In the UK, Bristow Helicopters operates the UK Coastguard SAR helicopter service. It has 11 Leonardo AW189 and 10 Sikorsky S92A fully SAR-equipped aircraft at 10 bases across the UK, from the Shetland Islands in northern Scotland to Cornwall in the south of England. “To meet HM Coastguard’s UKSAR contractual requirements, we maintain two fully equipped SAR aircraft onsite at each UKSAR base,” explained Russell Torbet, director UK SAR for Bristow. “This ensures at least 98 percent availability overall and provides coverage for scheduled maintenance, as well as providing additional resilience, should an aircraft be unavailable due to technical issues. This enables Bristow to meet HM Coastguard’s demanding key performance indicators requirements for quality and service delivery. Longer-term scheduled maintenance is planned to avoid coinciding with peak seasons of high utilization.”
It is important to ensure the highest possible aircraft utilization, provided that safety is not compromised. “The more flying hours that can be charged to the charterers, the more effectively the operator’s overhead cost can be spread, thus driving down hourly costs and increasing competitiveness,” said Siegrist.
“Within UKSAR, Bristow Helicopters focuses efforts on providing 100 percent aircraft availability for HM Coastguard, while use tends to be driven by operational demands or training requirements,” noted Torbet. “The crews operate within the approved safe flight/working limitations and approved maintenance schedules, which means that at no point is safety compromised. Practices and procedures are in place to ensure the safety of the crew, working to a target zero policy with regards to safety.”
Providers with larger fleets tend to have improved aircraft utilization. “This is because they have a greater ability to vary their planning of maintenance, for example, and thus optimize fleet utilization,” said Siegrist.
According to Torbet, in general, a larger fleet, particularly if of a similar model, offer advantages in economy of scale. “These advantages afford the operations a larger pool of flight crew available to man the larger fleet, engineering support, and resources that are more cost-effective when shared over a larger fleet, and a supply chain that can run a more economical, better-stocked, centralized hub model, supporting the larger fleet over a large geographical area," he said. "All of these lead to improved operational availability and utilization."
Safety best practices should be at the forefront of helicopter asset-management activities. Indeed, safety should be seen as a strategic business pillar. According to Hütsch, safety best practices include well-established processes, just culture, and open communication and adequate budget for maintenance and training. “All of our activities, including helicopter maintenance, undergo accountability risk assessments," he said. "Well-structured and carefully documented data form the basis for comprehensive and results-oriented safety performance measurements, from which we actively implement lessons learned. But one thing lays at the foundation upon which everything else is built—and that is a safe attitude. It is a core competence that is shared by all of our staff, from flying crew to technicians to admin personnel. As a company, we are committed to zero accidents and zero injuries, especially in our SAR missions that often take us to high-risk environments where safety awareness is critical to the success of the mission.”

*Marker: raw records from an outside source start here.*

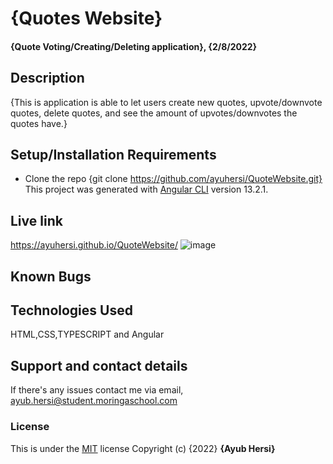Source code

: # {Quotes Website}
#### {Quote Voting/Creating/Deleting application}, {2/8/2022}
## Description
{This is application is able to let users create new quotes, upvote/downvote quotes, delete quotes, and see the amount of upvotes/downvotes the quotes have.}
## Setup/Installation Requirements
* Clone the repo {git clone https://github.com/ayuhersi/QuoteWebsite.git}
This project was generated with [Angular CLI](https://github.com/angular/angular-cli) version 13.2.1.
## Live link
https://ayuhersi.github.io/QuoteWebsite/
![image](https://user-images.githubusercontent.com/93251697/153360556-e5d1f204-0b40-4ac7-b836-9b3298963902.png)

## Known Bugs
## Technologies Used
HTML,CSS,TYPESCRIPT and Angular
## Support and contact details
If there's any issues contact me via email, ayub.hersi@student.moringaschool.com
### License
This is under the [MIT](LICENSE) license
Copyright (c) {2022} **{Ayub Hersi}**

“The core to safety within UKSAR is a combination of creating and maintaining a deep-rooted safety culture, employing a highly-skilled, well-trained workforce who support, understand, and work to deliver core safety values, no matter what pressures they may find themselves under,” said Torbet. “This includes both engineers and aircrews following the rules and procedures provided and championing a target zero philosophy. We actively monitor safety through a robust safety management system, with constant feedback ensuring safety is not compromised.”
“The best practices to avoid jeopardizing safety include good maintenance, good infrastructure, adequate engineering organization, and extensive crew training," concluded Siegrist. "The latter is particularly true of SAR operations, where up to 75 percent of all flying hours are spent in crew training."